I wrote these both in under 25 minutes at work. Or you could read James Burns' Largely Correct rant/take on Indie Rock in all it's linguistic meaninglessness. I quibble with some definitions, but I think the larger thrust of what he says is well stated and something I'd have written here but am lazy and hate writing about music a lot of the time.

Pinching, Pulling

Crabs running sideways in sunglasses make me hop quicker than a dance with "hop" in the title ever could. My girlfriend is hungover from wine and whisky after wandering the streets of Columbia City lost but nonplussed. Eventually the bar (there's always one of those) overcharged me for drinks and the man who makes a living playing guitar on cruise ships was talking to the off-duty bartender. It was like a dance. Or hop. The woman he will see later is in California, so it will be much later. I think the off-duty bartender's swooping dark hair has him convinced. Successfully, I guide my wandering girlfriend to her whisky-ginger, which is now mainly melted ice (I hadn't known about the earlier wine) and in low light I still drink IPAs like they were ales with half the strength (maybe why I always have a headache) and the on-duty bartender is reluctant to do anything at all. Half the walk home I had my fingers through blonde hair, staggery past fields of disused tires. This morning I was glad I can give directions and cook eggs, because if there'd been a pack of wild dogs, I doubt I'd have been able to fight them off.

Friday, 22 April 2011

Our Favorite Radio Station (22/30)

By bits and pieces the bendy bus chunked and disintegrated down
into a small, two-door enter-and-exit bus, the whole back
passengership darting backwards down the highway, like cereal falling
back into the box, but we kept driving. The winds tore the roof off
the bus and the doors, too, so we turned up the radio so we could
hear the song. It was a favorite. I was driving and prefer music
to conversation with most humans and now we were in a mini van;
probably some schrapnel that stuck, and all the seats with
the last of the passengers had bounced down the road
like soccer balls down a hill and the sound was loud and bright
but the song wasn't quite as good.

"I can't believe what--"

"Man. That wasn't a party, that was a--"

"Lets stop for a milkshake. The whole thing has made me hungry for rasberry."
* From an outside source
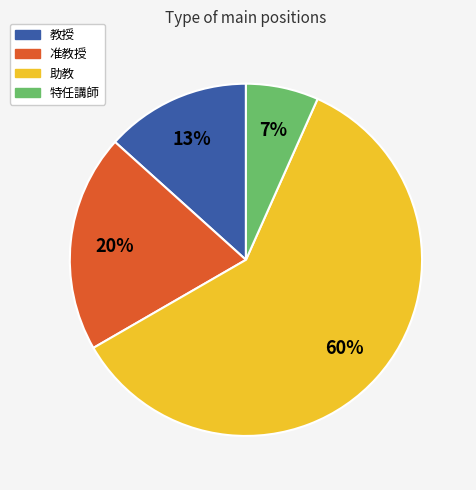

Is the sum of 准教授 and 特任講師 greater than half?

No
We rolled, bits of wet slapping our faces through the windshield-craters and I have to keep shaking bits of what seems like milk? cream? cottage cheese? out of my eyes, steady the wheel with both hands so the wind doesn't take us and we pass it, overturned Dairigold truck spewing it's wares like pressurized gas.

"It's disturbing how quick that's coming out."
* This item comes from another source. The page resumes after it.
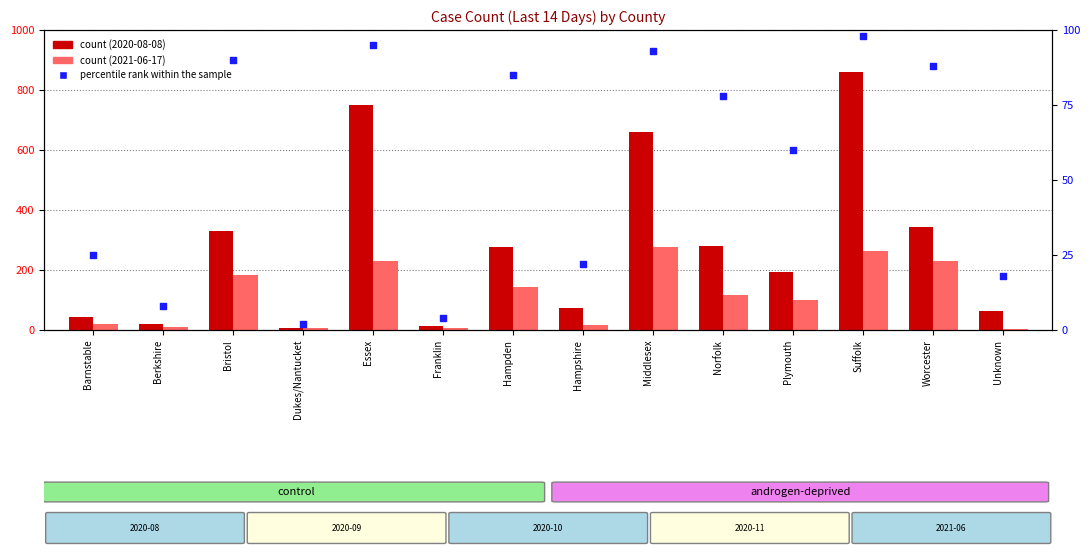

At which category is the sum across all series the highest?

Suffolk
We roll over a deer and with two quick jolts we're in a station wagon. We've passed through two bale-wire strip mall towns and now the clouds are purple. The mini-van, the bus and the party? was it? seem so far back. The radio screes like rubbing styrofoam and soon fuzzes out.

"This far north, our favorite station is no longer an option."
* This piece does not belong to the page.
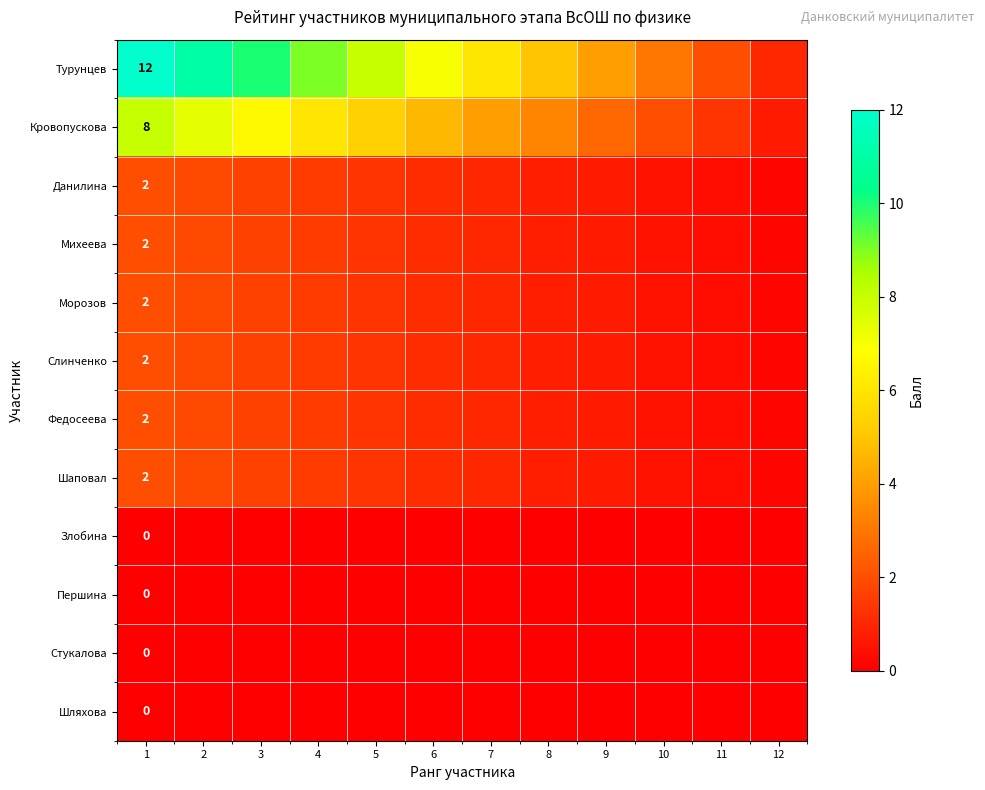

At which category does the chart reach its minimum across all series?

1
"This far north, most things are no longer options."

Friday, 13 August 2010

5 years and she'll own the place; mother will be very disappointed.

They don't serve SANDWICHES in HELL, JACk!

She slammed the french-dip-daily special so hard on the counter the plate cracked. A few straws shuddered in their glasses. Au jus everywhere. As she clomped her shoes-for-crews regulation heels to the room's end, Jimmy the cook started a slow clap. Alfonse turned from the order he was taking and nodded. More claps as Jack balled his fists and swivel-headed to see where to swing. Half the room was in applause. Defeated, he dove mustacheward into soggy meatbread.

Everyone had pegged her as summer-breeze slight; the sort of pixie-do-ed flower tattoo cranked out yearly in the thousands by creative writing and graphic design programs. No one thought she had it in her, so they were surprised when next she headlocked Mary, and with a . . . we're going to finish this TONIGHT, bitch. . . dragged her outside.